The analyst concluded, “Moving forward, with demand tepid, Apple’s gross margin, in my view, is going to suffer from a) some of that leverage turning negative, b) mix to worsen (more SE and increased iPad), c) less benefit from warranty accruals and d) its FX hedges roll‐over (hedging contract gains). Component costs should remain weak, but given recent statements by SK Hynix on pricing, these could be bottoming soon.”
According to TipRanks.com, which measures analysts’ and bloggers’ success rate based on how their calls perform, analyst Adnaan Ahmad has a yearly average return of 0.7% and a 58.% success rate. Ahmad has a -13% average return when recommending AAPL, and is ranked #1983 out of 3913 analysts.
Out of the 50 analysts polled by TipRanks, 39 are bullish on Apple stock, 9 are neutral and 2 are bearish. With a return potential of 44%, the stock’s consensus target price stands at $130.86.

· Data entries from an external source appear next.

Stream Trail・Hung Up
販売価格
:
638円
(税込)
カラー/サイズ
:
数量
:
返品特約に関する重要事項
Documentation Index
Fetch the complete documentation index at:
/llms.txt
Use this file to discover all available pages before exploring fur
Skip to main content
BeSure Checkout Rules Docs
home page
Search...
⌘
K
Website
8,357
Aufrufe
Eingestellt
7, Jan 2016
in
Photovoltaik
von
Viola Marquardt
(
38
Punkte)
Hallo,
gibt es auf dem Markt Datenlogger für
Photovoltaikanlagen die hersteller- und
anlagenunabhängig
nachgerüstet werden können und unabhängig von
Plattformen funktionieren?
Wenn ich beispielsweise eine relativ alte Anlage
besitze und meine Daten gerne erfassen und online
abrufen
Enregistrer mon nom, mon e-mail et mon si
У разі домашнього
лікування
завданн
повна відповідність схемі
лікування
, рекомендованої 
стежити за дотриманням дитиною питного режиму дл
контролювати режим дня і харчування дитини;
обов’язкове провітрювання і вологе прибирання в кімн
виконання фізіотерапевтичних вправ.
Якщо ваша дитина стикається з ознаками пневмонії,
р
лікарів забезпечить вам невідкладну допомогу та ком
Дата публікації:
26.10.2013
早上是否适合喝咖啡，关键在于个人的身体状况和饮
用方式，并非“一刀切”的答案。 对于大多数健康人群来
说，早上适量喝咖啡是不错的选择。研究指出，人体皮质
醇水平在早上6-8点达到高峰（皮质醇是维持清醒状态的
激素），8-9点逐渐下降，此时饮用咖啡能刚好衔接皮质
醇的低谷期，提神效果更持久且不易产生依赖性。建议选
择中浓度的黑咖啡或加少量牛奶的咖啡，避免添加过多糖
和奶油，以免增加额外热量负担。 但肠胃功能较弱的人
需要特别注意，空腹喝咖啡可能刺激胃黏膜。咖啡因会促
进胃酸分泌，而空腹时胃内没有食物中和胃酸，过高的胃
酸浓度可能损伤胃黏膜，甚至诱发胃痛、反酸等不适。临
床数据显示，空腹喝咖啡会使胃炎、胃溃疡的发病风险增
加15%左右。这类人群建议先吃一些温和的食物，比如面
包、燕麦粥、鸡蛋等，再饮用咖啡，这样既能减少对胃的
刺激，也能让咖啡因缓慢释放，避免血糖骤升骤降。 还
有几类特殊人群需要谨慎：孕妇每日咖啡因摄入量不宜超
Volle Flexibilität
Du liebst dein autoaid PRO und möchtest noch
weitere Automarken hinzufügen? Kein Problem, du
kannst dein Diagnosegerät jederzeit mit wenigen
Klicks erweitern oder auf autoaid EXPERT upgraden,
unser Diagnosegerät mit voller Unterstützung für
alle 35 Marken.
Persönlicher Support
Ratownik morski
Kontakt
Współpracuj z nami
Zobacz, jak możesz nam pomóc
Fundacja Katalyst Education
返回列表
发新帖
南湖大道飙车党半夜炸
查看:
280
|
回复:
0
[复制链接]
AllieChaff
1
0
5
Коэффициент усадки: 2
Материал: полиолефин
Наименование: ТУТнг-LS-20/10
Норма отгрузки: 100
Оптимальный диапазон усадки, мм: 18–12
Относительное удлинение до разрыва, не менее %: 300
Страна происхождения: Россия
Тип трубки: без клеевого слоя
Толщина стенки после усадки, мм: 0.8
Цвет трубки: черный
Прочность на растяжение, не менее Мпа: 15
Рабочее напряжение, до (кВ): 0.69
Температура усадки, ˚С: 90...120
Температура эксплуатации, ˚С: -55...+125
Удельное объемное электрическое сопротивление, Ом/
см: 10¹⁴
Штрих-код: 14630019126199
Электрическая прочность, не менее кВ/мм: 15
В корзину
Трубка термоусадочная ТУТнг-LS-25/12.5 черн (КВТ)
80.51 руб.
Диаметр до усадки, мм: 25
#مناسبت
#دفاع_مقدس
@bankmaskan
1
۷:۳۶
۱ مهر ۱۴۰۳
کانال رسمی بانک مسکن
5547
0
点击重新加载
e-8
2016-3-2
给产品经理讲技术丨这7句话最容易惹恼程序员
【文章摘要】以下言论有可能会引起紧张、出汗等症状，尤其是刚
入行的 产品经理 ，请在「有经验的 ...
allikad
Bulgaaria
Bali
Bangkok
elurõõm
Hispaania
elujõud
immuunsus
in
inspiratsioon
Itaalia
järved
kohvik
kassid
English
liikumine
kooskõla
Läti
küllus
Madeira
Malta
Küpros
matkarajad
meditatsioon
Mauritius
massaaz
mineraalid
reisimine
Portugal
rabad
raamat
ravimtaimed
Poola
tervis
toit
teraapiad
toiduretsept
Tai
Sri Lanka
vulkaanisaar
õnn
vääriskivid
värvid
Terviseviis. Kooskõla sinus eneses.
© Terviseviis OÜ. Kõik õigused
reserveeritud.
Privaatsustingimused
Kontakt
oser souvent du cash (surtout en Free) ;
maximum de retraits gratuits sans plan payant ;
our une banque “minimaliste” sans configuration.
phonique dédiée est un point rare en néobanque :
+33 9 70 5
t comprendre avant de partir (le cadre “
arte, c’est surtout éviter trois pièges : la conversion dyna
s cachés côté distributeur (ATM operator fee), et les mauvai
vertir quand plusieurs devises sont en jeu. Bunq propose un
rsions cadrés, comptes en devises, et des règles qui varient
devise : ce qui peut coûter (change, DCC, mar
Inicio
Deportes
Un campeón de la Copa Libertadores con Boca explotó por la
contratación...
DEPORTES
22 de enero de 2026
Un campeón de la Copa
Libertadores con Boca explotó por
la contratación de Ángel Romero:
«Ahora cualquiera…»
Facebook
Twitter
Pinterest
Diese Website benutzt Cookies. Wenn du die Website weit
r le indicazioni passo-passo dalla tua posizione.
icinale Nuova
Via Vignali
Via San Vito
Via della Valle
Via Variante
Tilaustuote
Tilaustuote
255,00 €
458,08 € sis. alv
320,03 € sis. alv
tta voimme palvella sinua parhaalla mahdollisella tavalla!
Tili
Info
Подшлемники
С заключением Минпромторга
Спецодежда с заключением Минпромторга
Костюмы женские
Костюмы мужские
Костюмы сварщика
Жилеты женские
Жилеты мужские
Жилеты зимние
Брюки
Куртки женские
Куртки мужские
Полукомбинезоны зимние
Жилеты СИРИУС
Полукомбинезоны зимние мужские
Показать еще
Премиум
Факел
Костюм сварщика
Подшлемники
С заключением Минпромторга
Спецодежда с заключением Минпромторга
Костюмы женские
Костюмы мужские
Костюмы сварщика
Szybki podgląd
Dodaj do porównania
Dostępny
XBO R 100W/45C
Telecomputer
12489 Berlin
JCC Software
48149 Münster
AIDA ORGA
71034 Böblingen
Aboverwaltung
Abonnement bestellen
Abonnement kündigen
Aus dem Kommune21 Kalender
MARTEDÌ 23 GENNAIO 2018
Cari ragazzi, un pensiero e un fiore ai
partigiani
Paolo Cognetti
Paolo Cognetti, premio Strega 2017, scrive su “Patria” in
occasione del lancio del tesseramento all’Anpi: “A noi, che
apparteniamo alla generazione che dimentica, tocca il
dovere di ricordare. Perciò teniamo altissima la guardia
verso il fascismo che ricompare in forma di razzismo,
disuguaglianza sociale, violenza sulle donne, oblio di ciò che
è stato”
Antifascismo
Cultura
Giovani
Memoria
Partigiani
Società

Cowen analyst John Blackledge reiterated an Outperform rating on shares of Amazon, with a price target of $830, after Amazon competitor Macy’s reported fiscal first-quarter revenue that missed expectations and cut its profit outlook for this year.
Blackledge noted, “We continue to believe AMZN’s Apparel & Accessories business is one of the key drivers of AMZN’s “EGM” segment, which comprises ~80% of total US eCommerce revenue. We estimate the US Apparel business will grow from $16 billion Gross Merchandise Value (GMV) in 2015 to $52B GMV in 2020. This implies a gain in U.S. Apparel & Accessories market share from 5% to 14%, and that AMZN will displace Macy’s as the #1 US Apparel retailer by 2017.”
Furthermore, “We estimate US Apparel accounts for mid-teens percent of US EGM GMV. AMZN’s success is being driven by accelerating Apparel purchaser growth in ’15 and continued strong growth in 1Q16, per our proprietary monthly survey data. Purchaser growth strength due to i) dramatically larger selection, ii) ramping first-party brand relationships, iii) superior fulfillment and iv) technology / imaging.”
According to TipRanks.com, analyst John Blackledge has a yearly average return of 0.7% and a 49% success rate. Blackledge has a -2.7% average return when recommending AMZN, and is ranked #1761 out of 3913 analysts.